YOUR ASSIGNMENT —
Leave out the pictures, and print exactly the lines from the one holding "X123000D02*" through the last line of the material.

PROVIDED DATA —
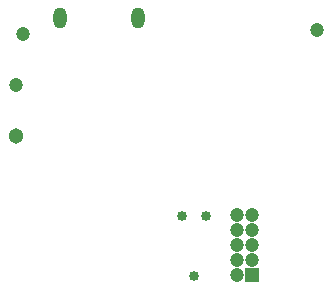
<source format=gbs>
G04*
G04 #@! TF.GenerationSoftware,Altium Limited,Altium Designer,18.1.6 (161)*
G04*
G04 Layer_Color=16711935*
%FSLAX44Y44*%
%MOMM*%
G71*
G01*
G75*
%ADD62C,0.8500*%
%ADD63C,1.3032*%
%ADD64C,1.2032*%
%ADD65O,1.1032X1.8032*%
%ADD66R,1.2032X1.2032*%
D62*
X170310Y69790D02*
D03*
X160150Y120590D02*
D03*
X180470D02*
D03*
D63*
X19050Y188670D02*
D03*
D64*
Y231170D02*
D03*
X206250Y121400D02*
D03*
X218950D02*
D03*
X206250Y108700D02*
D03*
X218950D02*
D03*
X206250Y96000D02*
D03*
X218950D02*
D03*
X206250Y83300D02*
D03*
X218950D02*
D03*
X206250Y70600D02*
D03*
X274320Y278130D02*
D03*
X25000Y275000D02*
D03*
D65*
X57000Y288500D02*
D03*
X123000D02*
D03*
D66*
X218950Y70600D02*
D03*
M02*

</source>
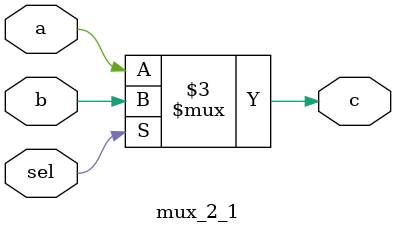
<source format=v>
module mux_2_1 (
    input sel,
    input  a,
    input  b,
    output c
);

    always @(a or b or sel) begin
        if (sel) begin
            c = b;  // If sel is high, output b
        end else begin
            c = a;  // If sel is low, output a
        end
    end

endmodule

</source>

ANSWER SPACE —
X123000D02*
D03*
D66*
X218950Y70600D02*
D03*
M02*

</source>
<source format=v>
module mux_2_1 (
    input sel,
    input  a,
    input  b,
    output c
);

    always @(a or b or sel) begin
        if (sel) begin
            c = b;  // If sel is high, output b
        end else begin
            c = a;  // If sel is low, output a
        end
    end

endmodule

</source>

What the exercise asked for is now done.